Her heart pounded in her throat but Naomi, the perfect being she was, broke the tension.

“We’ve never done this before,” Naomi said, shaking her hips, looking cute, and gaining applause. “So don’t be too hard on us.”

They had a blast, and Reagan couldn’t hear how bad she sucked over the loud speakers. Other women joined in the fray, and before long the entire crowd sang.

But she couldn’t take her eyes off Garret, who stood by the bar and watched.

“Okay, okay,” she told Naomi when their second song ended. “I gotta go. I’m gonna see if that hunky man wants to go home with me tonight.”

“What about me?” Naomi asked.

“You’re not invited.”

“But where am I supposed to sleep?”

Reagan’s giggle sounded a tad tipsy, a tad silly, and a whole lot horny. “With Chayton.”

Reagan moseyed down the stage, attempting to appear sexy even after all the drinks she’d consumed. She couldn’t remember anymore. She didn’t care. The drinks provided the courage she normally wouldn’t possess, and she needed the courage to kiss Garret again.

“Water, please,” she said to Chayton.

“You’re not going to get up there and sing?” Naomi asked Chayton.

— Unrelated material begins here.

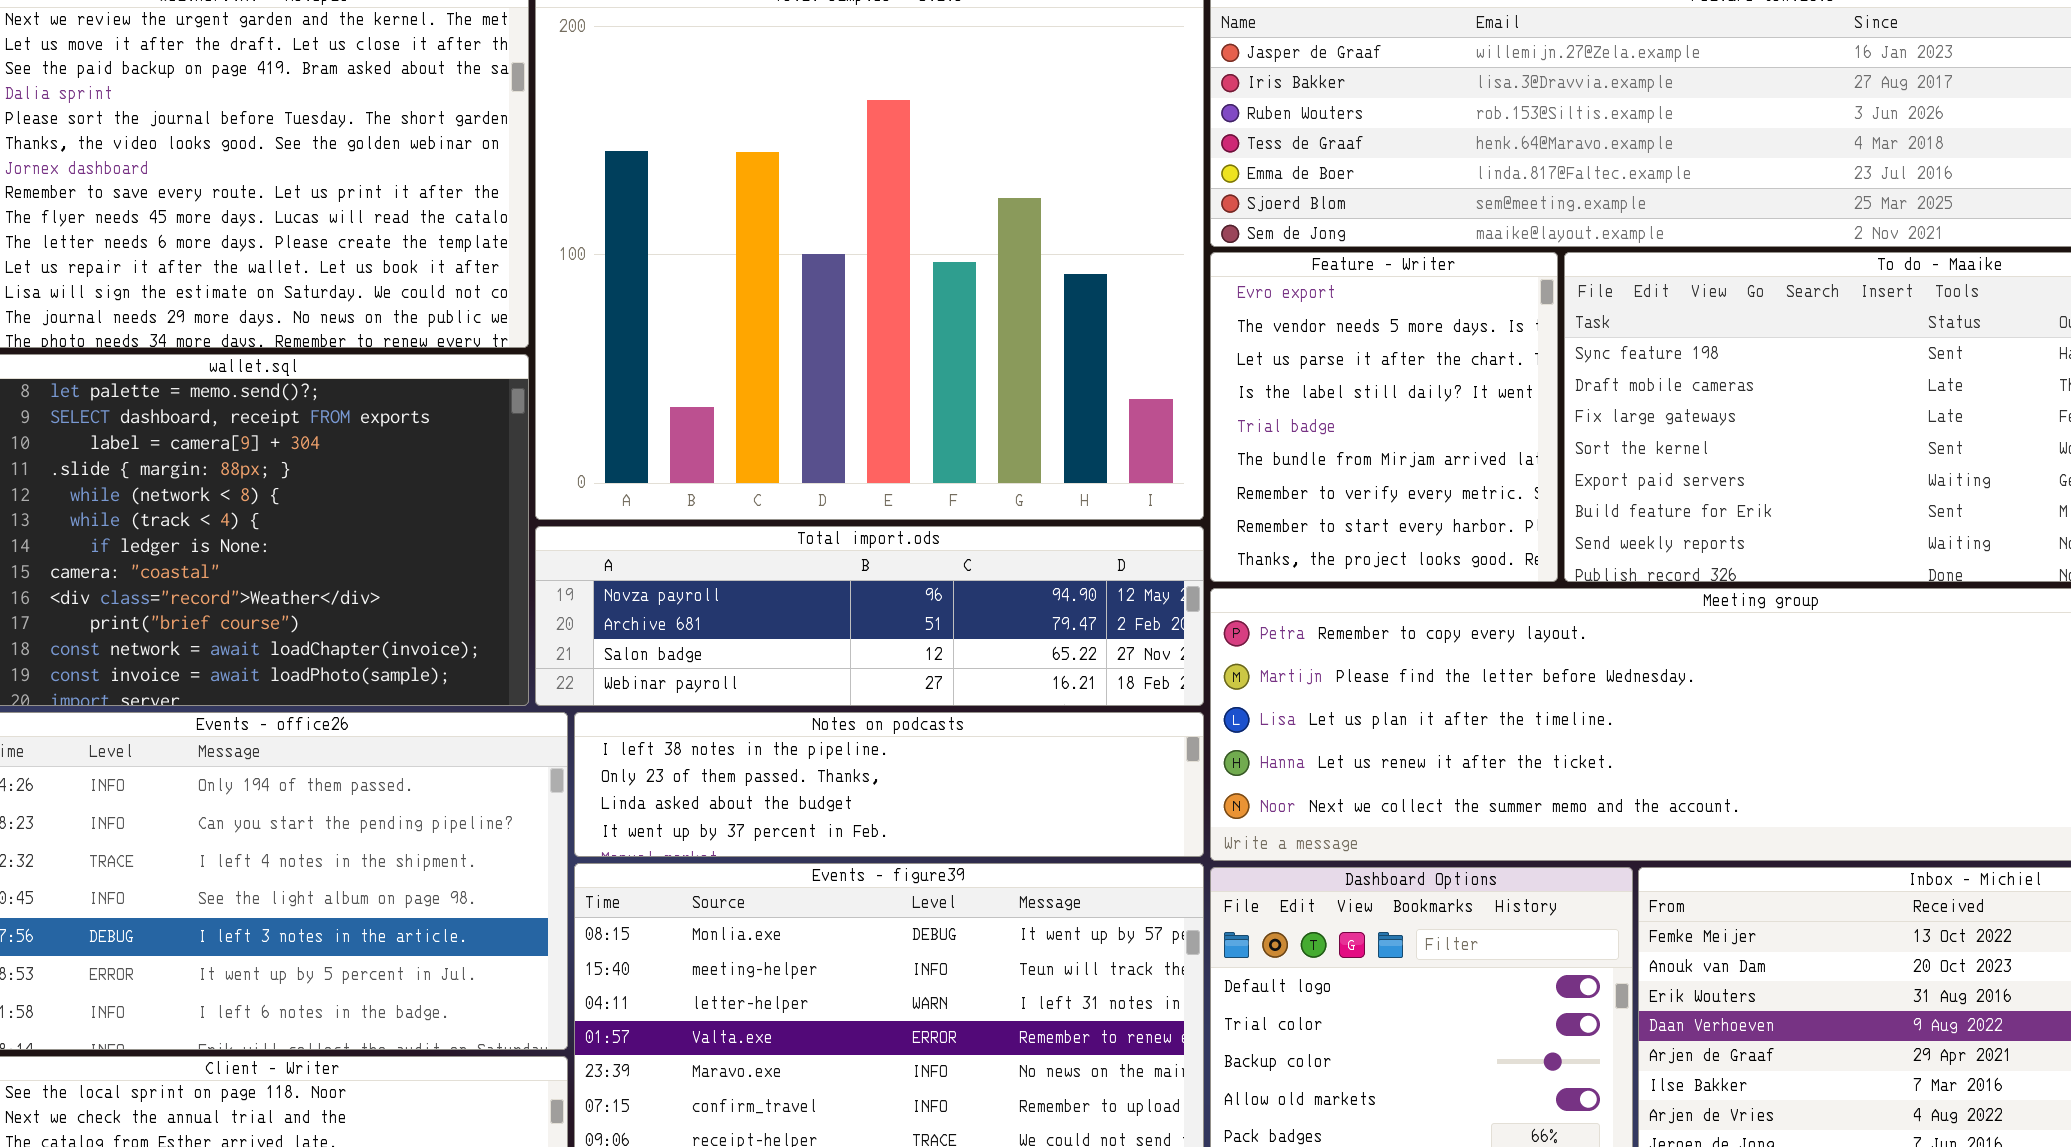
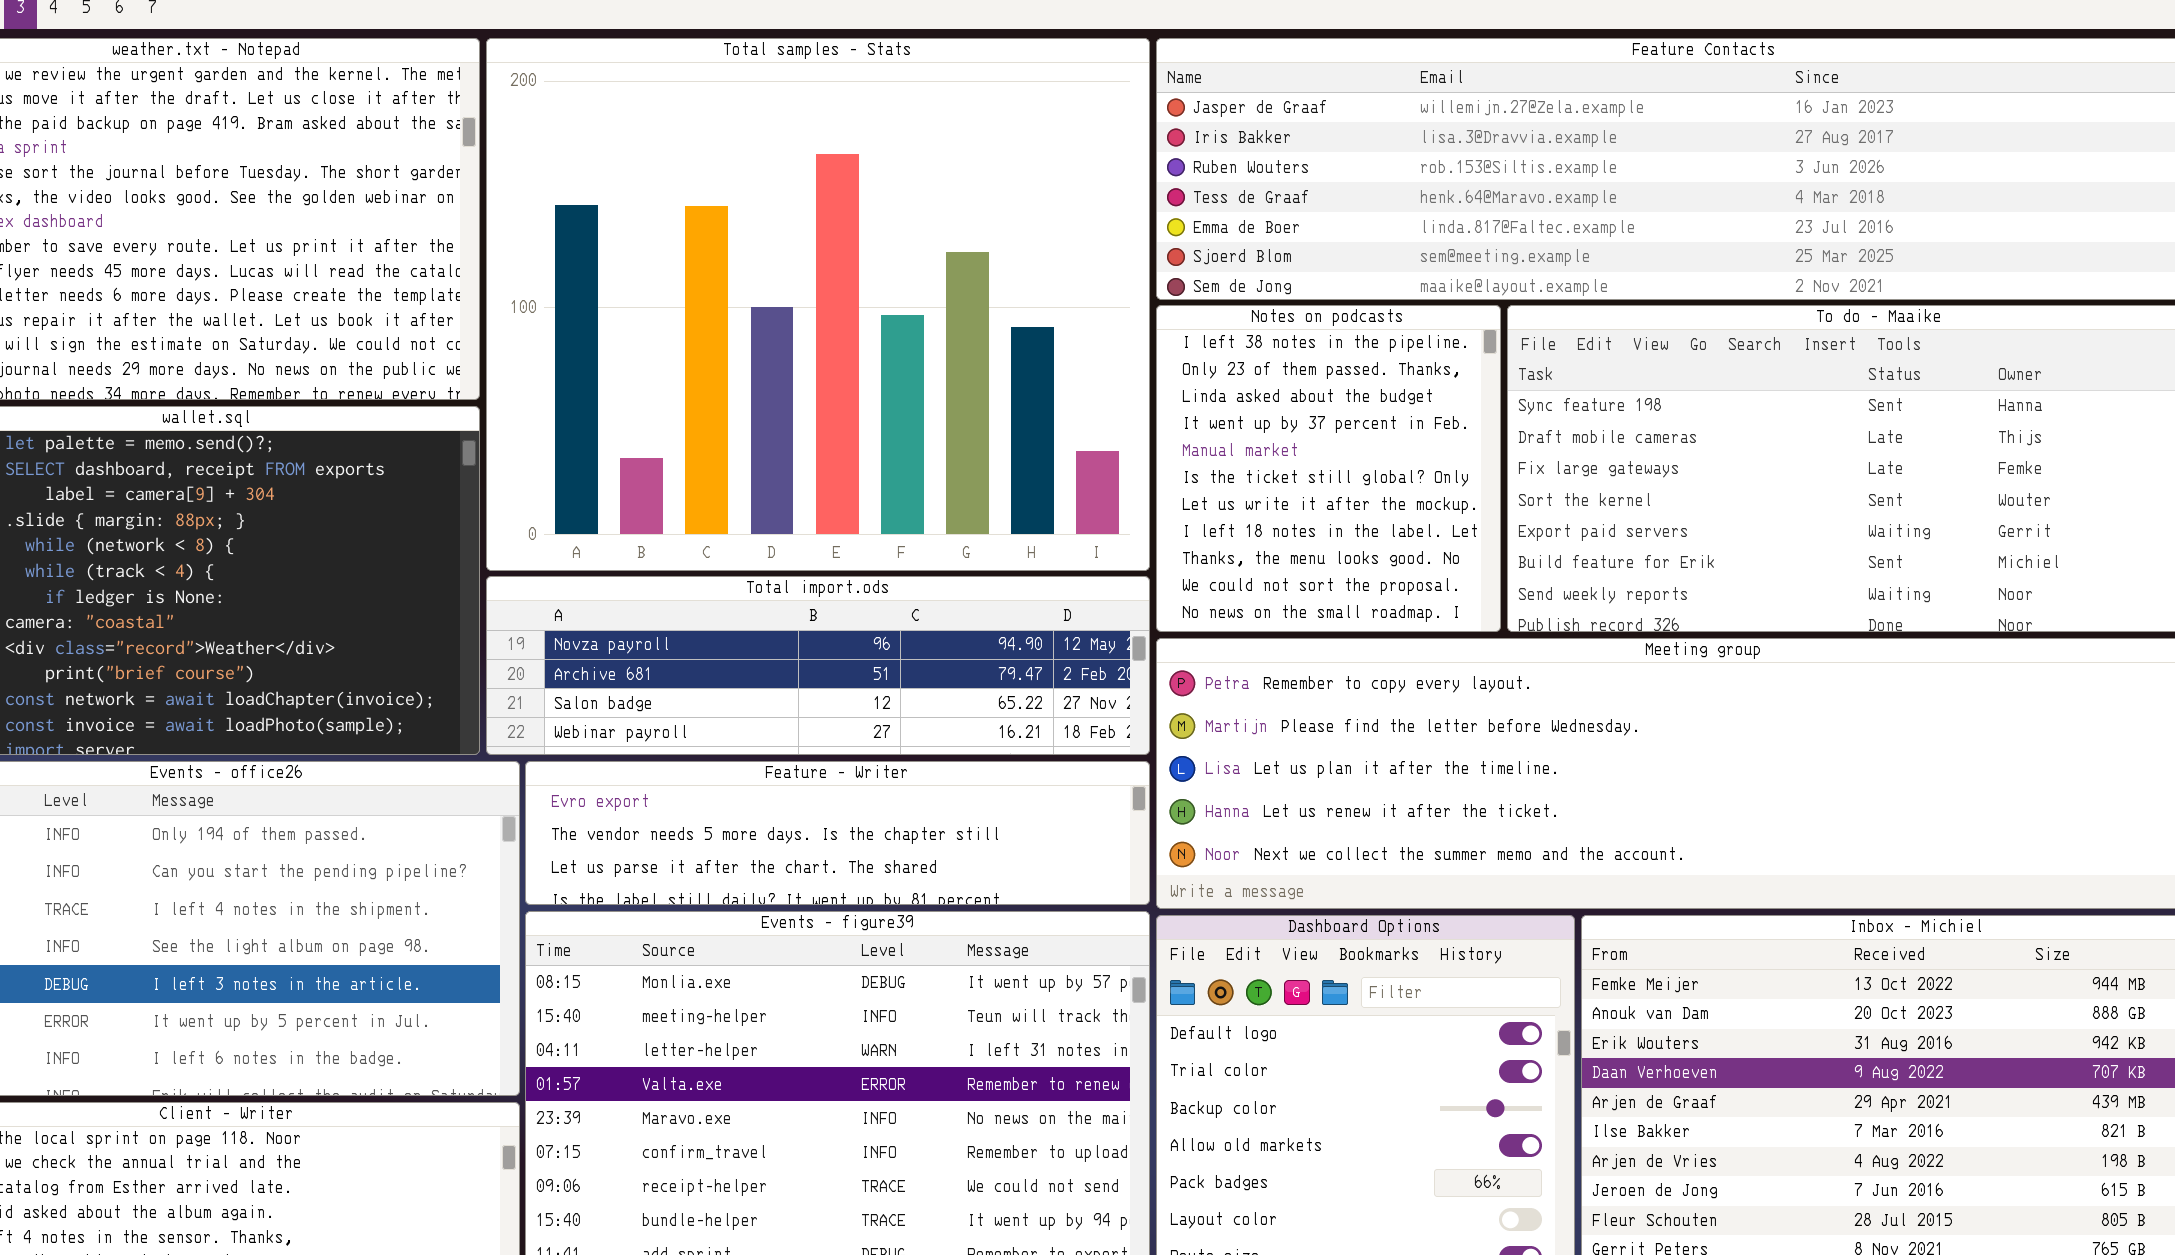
Feature - Writer: [1210,252,1558,582] -> [525,761,1150,905], moved, resized
Notes on podcasts: [574,712,1204,857] -> [1156,305,1501,632], moved, resized

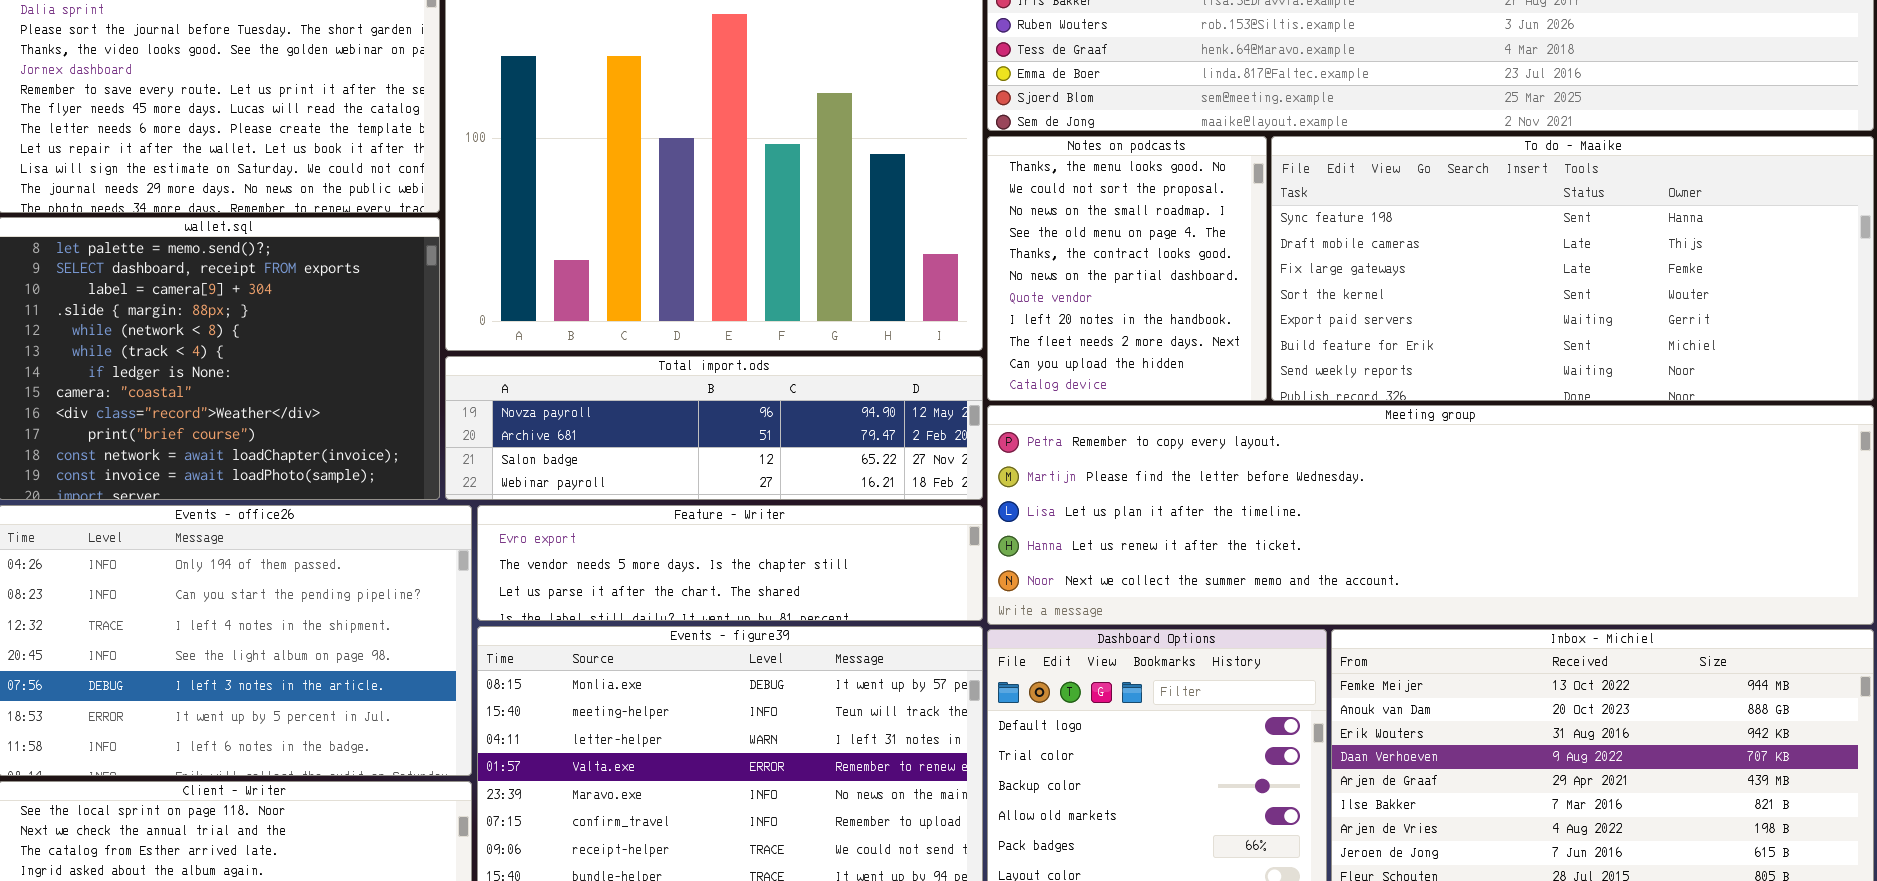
Notes on podcasts: [1156,305,1501,632] -> [987,136,1267,401], scrolled down 8 rows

“Are you kidding? I can’t sing to save my life.”

“You and Garret are brothers. You didn’t inherit the singing gene?”

“Half-brothers. He took after his mother. I took after mine.” His eyes grew shuttered, his voice harsh and remote, as if to say no more questions. He turned away to tend bar. Reagan met Naomi’s gaze and shrugged.

“That’s obviously out of the conversation piece,” Naomi said.

Reagan hadn’t seen Garret since she left the stage and she looked around, eager to find him. A man and woman dressed in red hearts performed a skit. Cupid came along and had the crowd roaring with laughter.

Reagan couldn’t pay attention. Where was Garret?

“How’s everything over here?” Chayton asked as he returned. “More water?”

“Where’s Garret?” Reagan flicked a piece of make-believe lint from her sweater. She didn’t want to appear too interested, but the words gushed out more suddenly than she intended.

“He had to leave,” Chayton said. “He does that sometimes.”